The new framework takes stability maintenance as its primary goal and includes three key layers: 1. Physics-informed neural networks integrate prior knowledge such as heat conduction equations with data-driven approaches, balancing flexibility and physical consistency; 2. Data assimilation technology continuously fuses sensor data to correct model parameters, enabling online adaptation; 3. Closed-loop intervention with stability constraints ensures that control actions keep the system state within a stable region.

## Evidence: Experimental Verification Results Under Heatwave Scenarios

Experiments in heatwave scenarios show: total energy consumption reduced by 11.2%, thermal comfort violation time reduced by 56.2%; stable operation was maintained under multi-compound disturbance scenarios; ablation experiments indicate that data assimilation contributed the most, followed by physics-informed modeling, and stability constraints improved reliability (with a slight loss of optimality).

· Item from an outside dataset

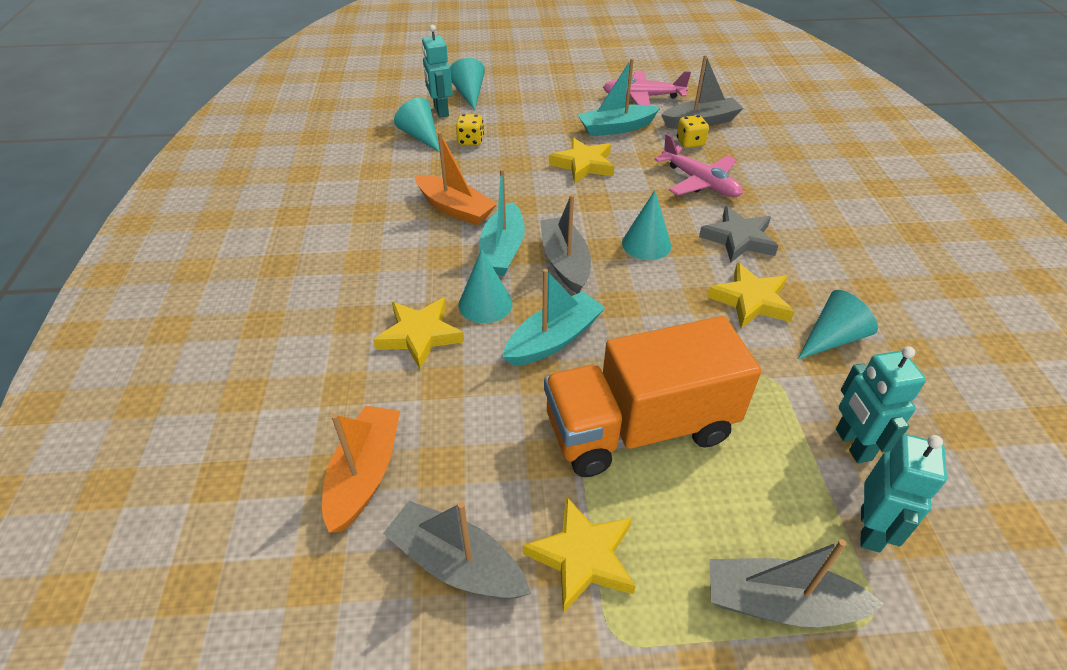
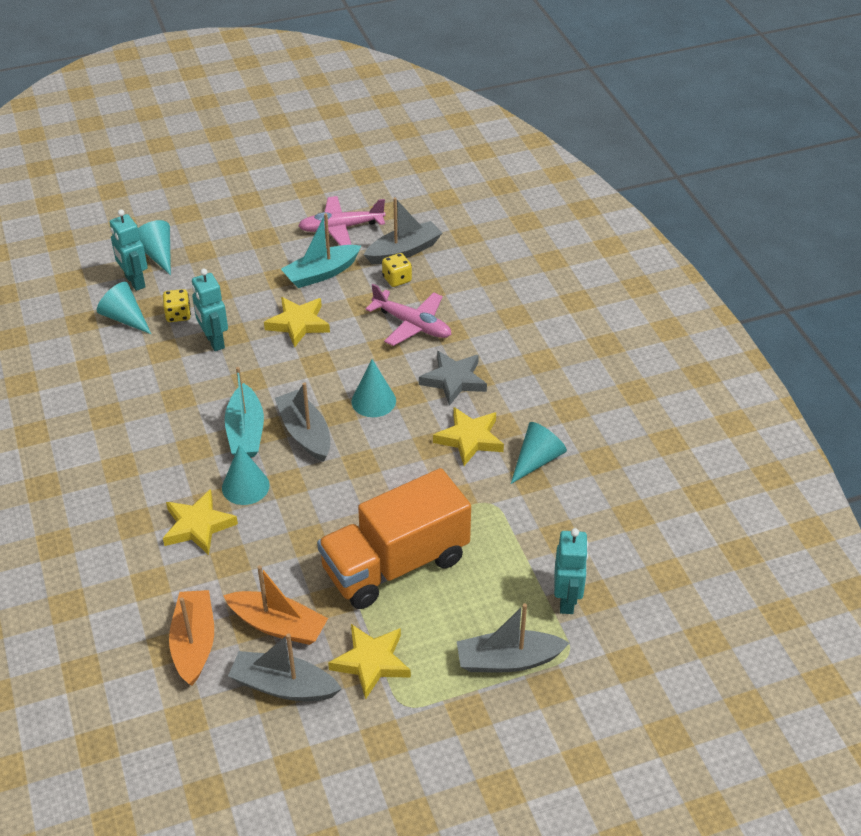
camera: 15 degrees left, 0 degrees up
(455, 209) = (188, 396): orange boat -> orange boat (278, 625)
(554, 339) = (312, 506): turquoise boat -> none
(852, 444) = (554, 543): turquoise robot -> turquoise robot (214, 341)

## Technical Details: Three-Layer Implementation Mechanism of Self-Healing Capability

The self-healing capability is divided into three layers: 1. Detection layer: monitors residuals between the physical system and the virtual model, identifies anomalies when thresholds are exceeded; 2. Diagnosis layer: estimates the type, location, and severity of anomalies through data assimilation; 3. Repair layer: achieves adaptive repair via online parameter updates, control strategy adjustments, or logic reconstruction.

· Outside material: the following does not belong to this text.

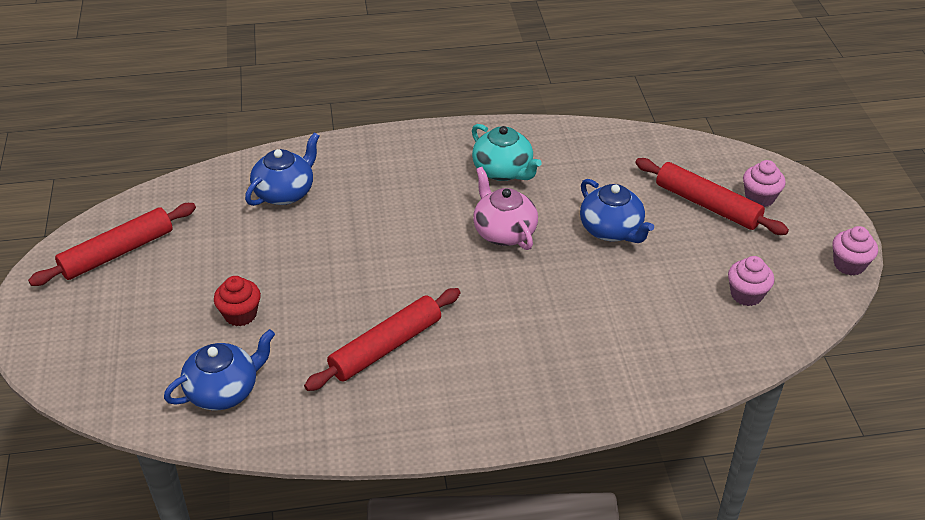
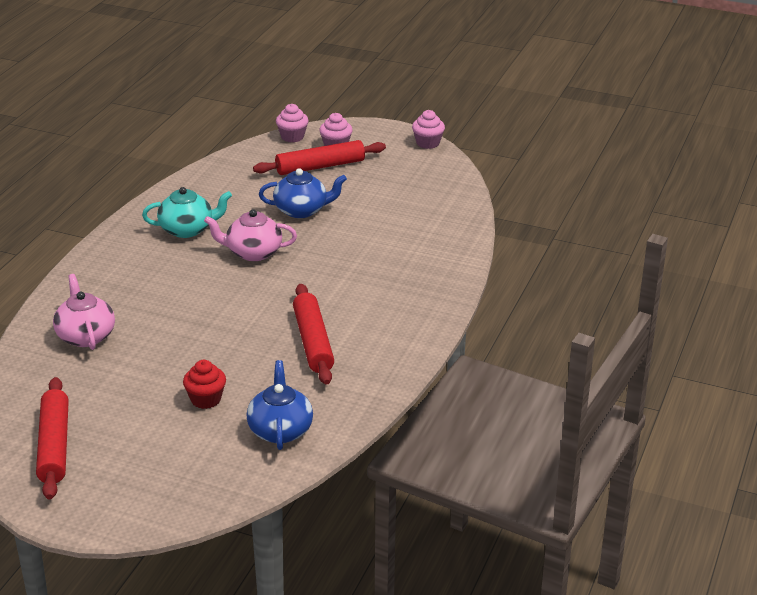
camera: 60 degrees left, 10 degrees down
(285, 192) = (85, 336): blue teapot -> pink teapot
(746, 294) = (415, 187): pink cupcake -> pink cupcake (292, 137)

## Conclusion and Outlook: Practical Significance and Future Research Directions

Practical significance: provides proactive adaptation solutions for building energy systems under climate uncertainty, and offers references for resilience design in fields such as power grids and transportation; future directions: explore issues like coordinated control of building clusters, trade-offs among multiple stakeholders, and integration of human experience into automated decision-making.